--- WHAT YOU WILL DO ---
Please print, word for word, the part of the items that opens with the very first line and closes with the line containing "line at (419, 315)", including both of those lines.

## Begin RECORDS FOR THIS EXERCISE

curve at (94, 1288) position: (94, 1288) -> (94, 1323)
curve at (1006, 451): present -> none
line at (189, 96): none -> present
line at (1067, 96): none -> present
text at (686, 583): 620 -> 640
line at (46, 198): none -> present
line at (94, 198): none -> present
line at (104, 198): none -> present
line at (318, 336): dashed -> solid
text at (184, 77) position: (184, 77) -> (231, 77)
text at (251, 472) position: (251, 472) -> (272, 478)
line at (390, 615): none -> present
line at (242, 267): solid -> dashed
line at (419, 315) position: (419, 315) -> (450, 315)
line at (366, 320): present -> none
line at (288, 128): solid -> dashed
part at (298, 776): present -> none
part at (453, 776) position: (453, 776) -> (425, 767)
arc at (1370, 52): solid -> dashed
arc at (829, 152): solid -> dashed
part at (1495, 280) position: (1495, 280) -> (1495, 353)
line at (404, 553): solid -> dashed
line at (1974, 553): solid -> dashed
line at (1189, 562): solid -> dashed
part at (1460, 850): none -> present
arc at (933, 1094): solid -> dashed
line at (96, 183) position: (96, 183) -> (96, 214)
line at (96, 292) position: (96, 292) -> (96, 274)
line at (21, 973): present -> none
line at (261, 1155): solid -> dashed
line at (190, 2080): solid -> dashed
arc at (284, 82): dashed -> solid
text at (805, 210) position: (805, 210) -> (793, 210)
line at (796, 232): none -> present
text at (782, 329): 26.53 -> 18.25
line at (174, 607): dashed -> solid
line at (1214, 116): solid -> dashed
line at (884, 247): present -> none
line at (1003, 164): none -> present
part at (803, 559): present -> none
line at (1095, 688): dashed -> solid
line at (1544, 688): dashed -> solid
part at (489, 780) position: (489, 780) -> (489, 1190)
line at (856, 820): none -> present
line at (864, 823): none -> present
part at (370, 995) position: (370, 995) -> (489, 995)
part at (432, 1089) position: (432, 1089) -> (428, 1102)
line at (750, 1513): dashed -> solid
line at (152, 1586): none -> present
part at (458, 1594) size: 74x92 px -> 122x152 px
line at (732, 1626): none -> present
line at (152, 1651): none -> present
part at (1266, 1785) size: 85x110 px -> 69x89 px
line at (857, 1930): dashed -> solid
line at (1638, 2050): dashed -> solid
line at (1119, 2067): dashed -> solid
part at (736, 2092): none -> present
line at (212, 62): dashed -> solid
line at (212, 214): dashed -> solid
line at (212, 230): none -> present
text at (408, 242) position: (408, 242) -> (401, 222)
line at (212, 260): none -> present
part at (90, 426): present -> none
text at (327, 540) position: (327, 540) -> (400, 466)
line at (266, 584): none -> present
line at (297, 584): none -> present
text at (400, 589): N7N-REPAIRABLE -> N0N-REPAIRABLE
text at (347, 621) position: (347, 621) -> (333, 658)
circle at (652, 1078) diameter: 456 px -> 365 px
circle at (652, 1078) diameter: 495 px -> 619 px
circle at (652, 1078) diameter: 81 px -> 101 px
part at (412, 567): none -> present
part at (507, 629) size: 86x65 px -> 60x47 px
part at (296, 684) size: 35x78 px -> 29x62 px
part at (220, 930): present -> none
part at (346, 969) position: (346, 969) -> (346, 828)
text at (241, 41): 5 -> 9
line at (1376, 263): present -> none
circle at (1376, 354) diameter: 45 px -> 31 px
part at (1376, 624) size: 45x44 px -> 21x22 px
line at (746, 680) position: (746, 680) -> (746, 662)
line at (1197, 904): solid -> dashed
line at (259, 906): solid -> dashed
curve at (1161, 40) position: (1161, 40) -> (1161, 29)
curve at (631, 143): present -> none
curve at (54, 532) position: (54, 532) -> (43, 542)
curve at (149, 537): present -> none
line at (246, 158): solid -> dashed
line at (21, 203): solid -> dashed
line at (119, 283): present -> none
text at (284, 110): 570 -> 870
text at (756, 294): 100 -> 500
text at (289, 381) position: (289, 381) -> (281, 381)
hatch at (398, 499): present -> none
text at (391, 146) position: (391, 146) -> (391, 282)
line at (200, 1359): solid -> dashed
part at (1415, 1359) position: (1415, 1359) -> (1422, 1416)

## End RECORDS FOR THIS EXERCISE

--- RESPONSE ---
curve at (94, 1288) position: (94, 1288) -> (94, 1323)
curve at (1006, 451): present -> none
line at (189, 96): none -> present
line at (1067, 96): none -> present
text at (686, 583): 620 -> 640
line at (46, 198): none -> present
line at (94, 198): none -> present
line at (104, 198): none -> present
line at (318, 336): dashed -> solid
text at (184, 77) position: (184, 77) -> (231, 77)
text at (251, 472) position: (251, 472) -> (272, 478)
line at (390, 615): none -> present
line at (242, 267): solid -> dashed
line at (419, 315) position: (419, 315) -> (450, 315)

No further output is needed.